Developing Translational Intelligence: Internalizing the Mission to Create Value from Science
The USA spends billions of dollars on R&D, funding academic research and priming the innovation ecosystem with much needed grant support. Our leadership in patent filings is diminishing. China has surpassed the U.S. for the first time. More importantly, the lack of commercialization of all this IP is even more concerning. Many theories exist explaining how we got here; one explanation is rarely discussed. The researcher scientist plays a central role in translating their discoveries to be a value to others. Developing the mental acuity to translate science into different contexts and value statements requires a systematic approach to changing assumptions. This journey to Translational Intelligence for scientists will bring added benefits personally and professionally.
Researchers are being asked to translate their research to be more useful to the taxpayer. Bonuses are offered and performance evaluations are tied to progress in translational efforts. Academicians are increasingly judged worthy of tenure based on commercialization success. Researchers are feeling the pressure to externalize their research beyond publishing. Writing more books is not enough. Contributing to the economic vitality of a nation is a more purposeful goal.
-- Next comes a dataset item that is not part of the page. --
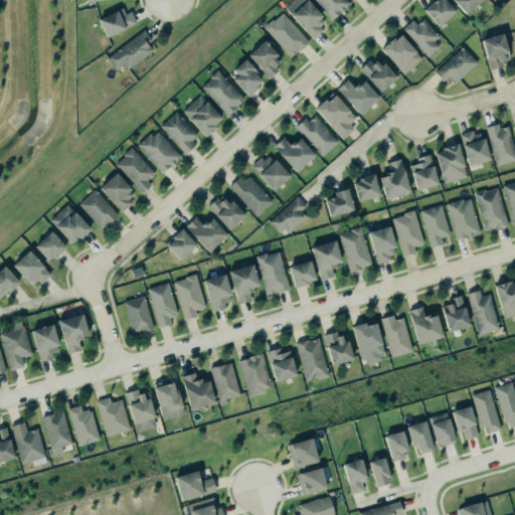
[(306,0),(292,0),(285,7),(310,37),(327,24),(306,0)]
But what does it mean to develop Translational Intelligence? Bringing value to others requires a switch from concentration on the processes and details of scientific discovery to the delivery of value as seen by others. Externalizing the perceived value while internalizing the communication of value. Consider: Intellectual intelligence is different than emotional intelligence. Both are necessary. One is set in analytical rigor and the other is set in empathy. Emotional intelligence requires focusing on others. Translational Intelligence is the ability to think in terms of others and anticipating the future impact one’s discoveries have on society. Scientific discovery, all consuming to the researcher, contributes 20% of value while the creation of a solution to a problem contributes 80% value. It is often difficult to convince researchers that by the time a discovery is commercialized the value contribution by the original discovery is much smaller than ever imagined; and frankly, often not even present.
Yet, the researcher must feel overwhelmed by the requirement to be both an intellectual powerhouse and a Ronald Regan-type communication protégé. There are things that can be done to close this apparent gap. Realize that the scientific discovery is not the end-all-be-all of the effort. In fact, as mentioned, it is minor compared to all the requirements of commercialization.
The researcher must always think beyond the science. Internalize the use cases. Fashion the “story” of the science around the people that will benefit from it. Become the method actor in the tale of your story. Immerse in the user’s life and actions. If your discovery benefits the military, get as close to the actual user as possible and discover their perceptions of your “story”. It will change for the better. Develop a new attitude towards your discovery. Pay attention to the surrounding circumstances of your scientific discovery. What impacts exist that might change the value? What substitutes are available? How can these substitutes guide a new way of proving value? Strange as it may seem, looking around a technology idea or discovery is often more lucrative than looking at the discovery.
Make it a collaborative effort. Lean into the science of marketing, sales, business development and general business. Collaborate with the different personalities that make up these disciplines. The 80% of value will come out of these people. Leverage this approach to build a personal style of thought diversity. Learn to function in the white space of commercialization where “good enough to sell is good enough”, where “simpler the better” broadens market opportunity and where the thought of pivoting is not failure but a demonstration of business acumen.
Seek out intersecting market trends that can add value to your discovery. Transformational Intelligence is often found in anticipating and capitalizing on the convergence of future trends. Get your ADD on! Look outside the obvious and play with the tangents that spin off your discovery. For the researcher, commercialization is often done by others. The transition to value is impersonal. Translational Intelligence can bring the researcher into the commercialization effort in significantly positive ways. The researcher can set the example of leaning into the business of value creation while encouraging others to lean into the science. The communication gap shrinks and more value is created in the marketplace.